Governor Rick Snyder, formally addressing the public for the first time since a Federal State of Emergency was declared in Flint, MI over the contamination of drinking water, says that its “fair” to call his negligence regarding the handling of Flint’s ongoing contamination his “Hurricane Katrina moment” but that he won’t be resigning amidst the scandal and human rights violations.
“It’s clearly a negative on what we’ve accomplished since I’ve been governor. And I don’t even describe it as an opportunity. I just want to make sure we’re doing whatever we can to deal with the damage and address the people of Flint in a constructive way.”
In April 2014, the state decided to temporarily switch Flint’s water source from Lake Huron to the Flint River as a cost-saving measure until a new supply line to Lake Huron was ready. The river had a reputation for nastiness, and after the April 2014 switch, residents complained their water looked, smelled and tasted funny.

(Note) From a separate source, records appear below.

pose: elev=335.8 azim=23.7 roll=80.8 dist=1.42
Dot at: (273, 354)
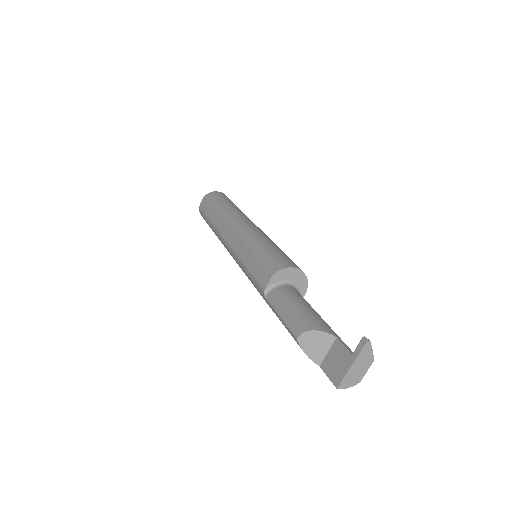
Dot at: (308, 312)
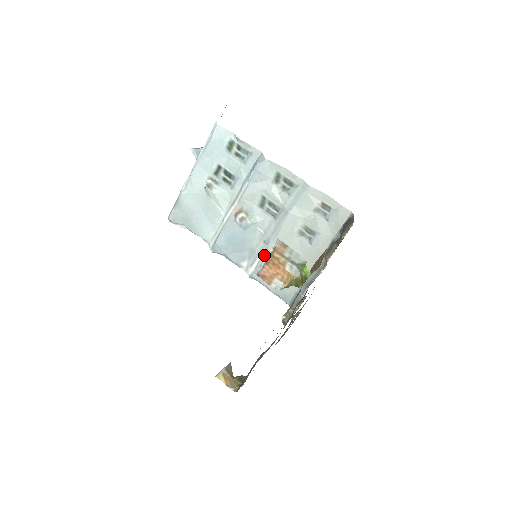
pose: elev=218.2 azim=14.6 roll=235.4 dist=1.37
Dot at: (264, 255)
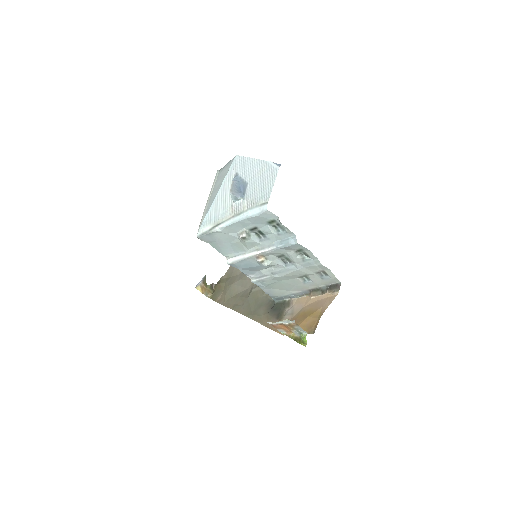
Dot at: (268, 279)
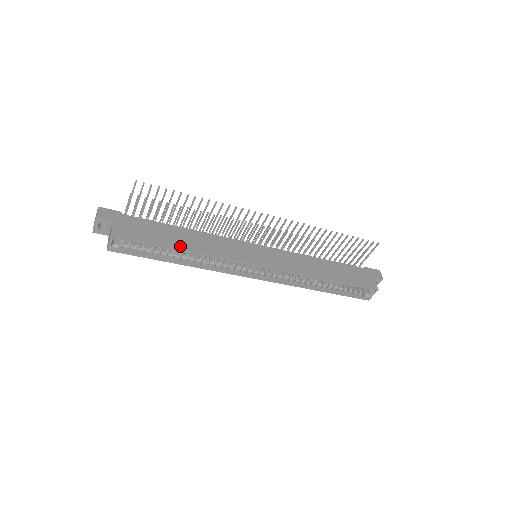
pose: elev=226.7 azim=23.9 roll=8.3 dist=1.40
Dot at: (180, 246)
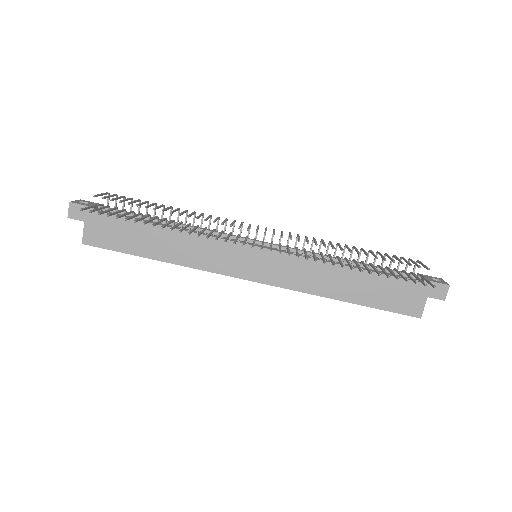
Dot at: (154, 255)
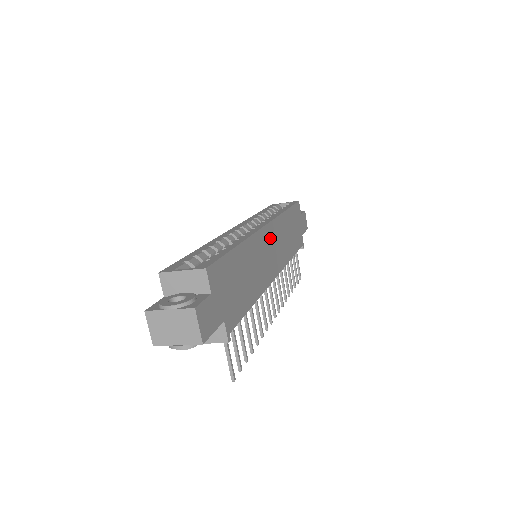
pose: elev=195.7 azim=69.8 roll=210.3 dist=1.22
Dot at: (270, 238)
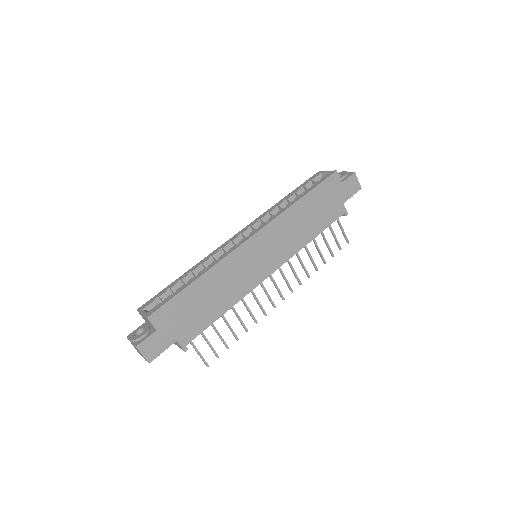
Dot at: (259, 245)
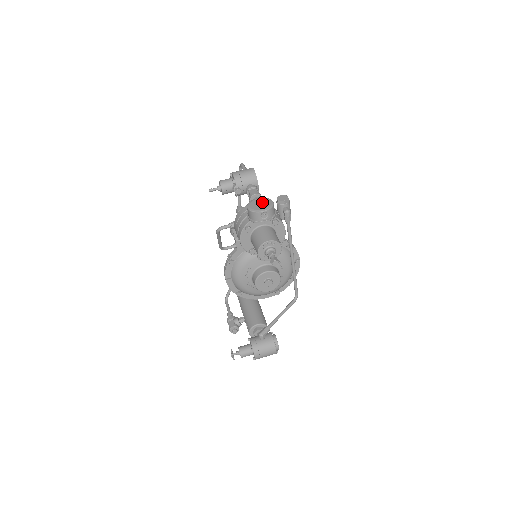
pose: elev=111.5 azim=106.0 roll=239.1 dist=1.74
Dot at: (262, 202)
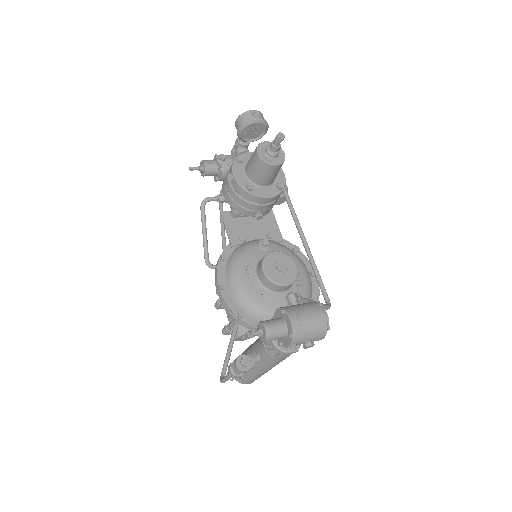
Dot at: occluded
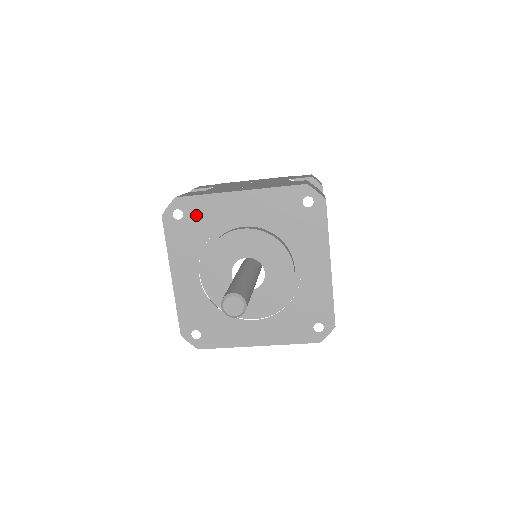
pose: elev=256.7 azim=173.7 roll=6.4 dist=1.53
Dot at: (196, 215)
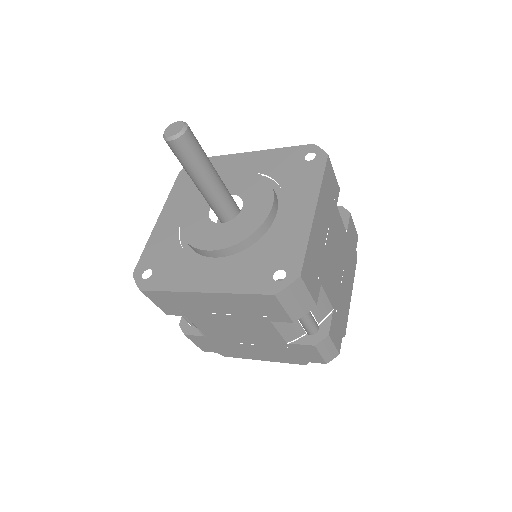
Dot at: occluded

Virginia Tech researchers found the water was highly corrosive. A class-action lawsuit alleges the state Department of Environmental Quality didn’t treat the water for corrosion, in accordance with federal law, and because so many service lines to Flint are made of lead, the noxious element leached into the water of the city’s homes.
The city switched back to the Lake Huron water supply in October, but the damage was already done to the lead pipes. The state is now handing out filters and bottled water with the help of the National Guard.